## Exercise aim:
Retype each line below without a single alteration.

--- START ---

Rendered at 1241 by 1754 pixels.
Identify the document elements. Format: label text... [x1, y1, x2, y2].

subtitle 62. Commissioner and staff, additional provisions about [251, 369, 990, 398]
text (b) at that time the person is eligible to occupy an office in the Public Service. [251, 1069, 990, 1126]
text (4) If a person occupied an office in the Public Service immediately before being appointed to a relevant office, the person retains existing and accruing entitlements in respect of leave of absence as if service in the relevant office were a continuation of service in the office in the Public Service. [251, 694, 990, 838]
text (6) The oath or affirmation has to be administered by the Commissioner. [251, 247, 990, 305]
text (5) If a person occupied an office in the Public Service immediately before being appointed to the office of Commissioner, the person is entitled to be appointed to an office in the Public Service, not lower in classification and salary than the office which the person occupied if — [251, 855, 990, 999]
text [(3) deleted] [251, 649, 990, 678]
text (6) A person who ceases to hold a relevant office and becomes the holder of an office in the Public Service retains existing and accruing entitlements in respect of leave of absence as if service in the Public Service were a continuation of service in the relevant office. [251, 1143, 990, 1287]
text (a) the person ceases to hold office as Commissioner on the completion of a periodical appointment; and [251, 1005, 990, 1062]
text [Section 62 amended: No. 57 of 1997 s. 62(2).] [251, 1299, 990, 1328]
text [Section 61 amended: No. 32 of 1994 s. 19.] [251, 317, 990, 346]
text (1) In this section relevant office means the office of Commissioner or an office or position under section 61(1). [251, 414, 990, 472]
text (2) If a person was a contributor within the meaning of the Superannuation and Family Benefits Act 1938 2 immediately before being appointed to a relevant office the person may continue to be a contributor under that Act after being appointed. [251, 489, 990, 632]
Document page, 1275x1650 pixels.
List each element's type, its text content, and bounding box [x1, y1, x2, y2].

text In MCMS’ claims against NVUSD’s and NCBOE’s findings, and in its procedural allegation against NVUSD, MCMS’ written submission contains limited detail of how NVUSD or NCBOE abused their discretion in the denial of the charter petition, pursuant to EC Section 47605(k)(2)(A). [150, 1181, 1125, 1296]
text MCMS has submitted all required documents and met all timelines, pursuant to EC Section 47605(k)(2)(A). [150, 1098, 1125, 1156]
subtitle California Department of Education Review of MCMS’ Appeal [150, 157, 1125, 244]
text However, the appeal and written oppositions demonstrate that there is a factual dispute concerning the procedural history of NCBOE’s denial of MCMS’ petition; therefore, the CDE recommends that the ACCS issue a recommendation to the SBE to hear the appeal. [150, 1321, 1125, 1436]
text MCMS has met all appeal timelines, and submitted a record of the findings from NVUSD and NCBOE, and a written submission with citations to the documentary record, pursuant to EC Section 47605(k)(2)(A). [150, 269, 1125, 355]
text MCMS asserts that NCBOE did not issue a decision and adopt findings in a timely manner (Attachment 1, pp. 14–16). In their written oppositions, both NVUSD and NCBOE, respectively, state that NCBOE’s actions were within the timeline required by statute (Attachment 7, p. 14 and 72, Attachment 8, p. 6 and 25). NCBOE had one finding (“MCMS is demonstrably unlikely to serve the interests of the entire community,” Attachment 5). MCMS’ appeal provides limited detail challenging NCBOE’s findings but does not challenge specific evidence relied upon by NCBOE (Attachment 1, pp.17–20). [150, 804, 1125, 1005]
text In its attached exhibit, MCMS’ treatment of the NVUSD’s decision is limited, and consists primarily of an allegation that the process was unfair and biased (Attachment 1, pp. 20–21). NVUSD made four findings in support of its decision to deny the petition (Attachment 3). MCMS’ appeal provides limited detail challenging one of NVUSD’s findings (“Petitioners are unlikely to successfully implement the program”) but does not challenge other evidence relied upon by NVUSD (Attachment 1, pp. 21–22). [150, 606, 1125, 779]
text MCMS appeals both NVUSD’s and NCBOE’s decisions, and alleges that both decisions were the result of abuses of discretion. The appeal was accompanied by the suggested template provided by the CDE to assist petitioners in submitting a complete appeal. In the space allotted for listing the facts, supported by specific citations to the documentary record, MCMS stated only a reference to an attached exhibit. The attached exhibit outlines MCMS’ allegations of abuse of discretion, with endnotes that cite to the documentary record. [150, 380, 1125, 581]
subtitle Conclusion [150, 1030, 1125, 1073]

--- END ---

## Answer to this task:
Rendered at 1241 by 1754 pixels.
Identify the document elements. Format: label text... [x1, y1, x2, y2].

subtitle 62. Commissioner and staff, additional provisions about [251, 369, 990, 398]
text (b) at that time the person is eligible to occupy an office in the Public Service. [251, 1069, 990, 1126]
text (4) If a person occupied an office in the Public Service immediately before being appointed to a relevant office, the person retains existing and accruing entitlements in respect of leave of absence as if service in the relevant office were a continuation of service in the office in the Public Service. [251, 694, 990, 838]
text (6) The oath or affirmation has to be administered by the Commissioner. [251, 247, 990, 305]
text (5) If a person occupied an office in the Public Service immediately before being appointed to the office of Commissioner, the person is entitled to be appointed to an office in the Public Service, not lower in classification and salary than the office which the person occupied if — [251, 855, 990, 999]
text [(3) deleted] [251, 649, 990, 678]
text (6) A person who ceases to hold a relevant office and becomes the holder of an office in the Public Service retains existing and accruing entitlements in respect of leave of absence as if service in the Public Service were a continuation of service in the relevant office. [251, 1143, 990, 1287]
text (a) the person ceases to hold office as Commissioner on the completion of a periodical appointment; and [251, 1005, 990, 1062]
text [Section 62 amended: No. 57 of 1997 s. 62(2).] [251, 1299, 990, 1328]
text [Section 61 amended: No. 32 of 1994 s. 19.] [251, 317, 990, 346]
text (1) In this section relevant office means the office of Commissioner or an office or position under section 61(1). [251, 414, 990, 472]
text (2) If a person was a contributor within the meaning of the Superannuation and Family Benefits Act 1938 2 immediately before being appointed to a relevant office the person may continue to be a contributor under that Act after being appointed. [251, 489, 990, 632]
Document page, 1275x1650 pixels.
List each element's type, its text content, and bounding box [x1, y1, x2, y2].

text In MCMS’ claims against NVUSD’s and NCBOE’s findings, and in its procedural allegation against NVUSD, MCMS’ written submission contains limited detail of how NVUSD or NCBOE abused their discretion in the denial of the charter petition, pursuant to EC Section 47605(k)(2)(A). [150, 1181, 1125, 1296]
text MCMS has submitted all required documents and met all timelines, pursuant to EC Section 47605(k)(2)(A). [150, 1098, 1125, 1156]
subtitle California Department of Education Review of MCMS’ Appeal [150, 157, 1125, 244]
text However, the appeal and written oppositions demonstrate that there is a factual dispute concerning the procedural history of NCBOE’s denial of MCMS’ petition; therefore, the CDE recommends that the ACCS issue a recommendation to the SBE to hear the appeal. [150, 1321, 1125, 1436]
text MCMS has met all appeal timelines, and submitted a record of the findings from NVUSD and NCBOE, and a written submission with citations to the documentary record, pursuant to EC Section 47605(k)(2)(A). [150, 269, 1125, 355]
text MCMS asserts that NCBOE did not issue a decision and adopt findings in a timely manner (Attachment 1, pp. 14–16). In their written oppositions, both NVUSD and NCBOE, respectively, state that NCBOE’s actions were within the timeline required by statute (Attachment 7, p. 14 and 72, Attachment 8, p. 6 and 25). NCBOE had one finding (“MCMS is demonstrably unlikely to serve the interests of the entire community,” Attachment 5). MCMS’ appeal provides limited detail challenging NCBOE’s findings but does not challenge specific evidence relied upon by NCBOE (Attachment 1, pp.17–20). [150, 804, 1125, 1005]
text In its attached exhibit, MCMS’ treatment of the NVUSD’s decision is limited, and consists primarily of an allegation that the process was unfair and biased (Attachment 1, pp. 20–21). NVUSD made four findings in support of its decision to deny the petition (Attachment 3). MCMS’ appeal provides limited detail challenging one of NVUSD’s findings (“Petitioners are unlikely to successfully implement the program”) but does not challenge other evidence relied upon by NVUSD (Attachment 1, pp. 21–22). [150, 606, 1125, 779]
text MCMS appeals both NVUSD’s and NCBOE’s decisions, and alleges that both decisions were the result of abuses of discretion. The appeal was accompanied by the suggested template provided by the CDE to assist petitioners in submitting a complete appeal. In the space allotted for listing the facts, supported by specific citations to the documentary record, MCMS stated only a reference to an attached exhibit. The attached exhibit outlines MCMS’ allegations of abuse of discretion, with endnotes that cite to the documentary record. [150, 380, 1125, 581]
subtitle Conclusion [150, 1030, 1125, 1073]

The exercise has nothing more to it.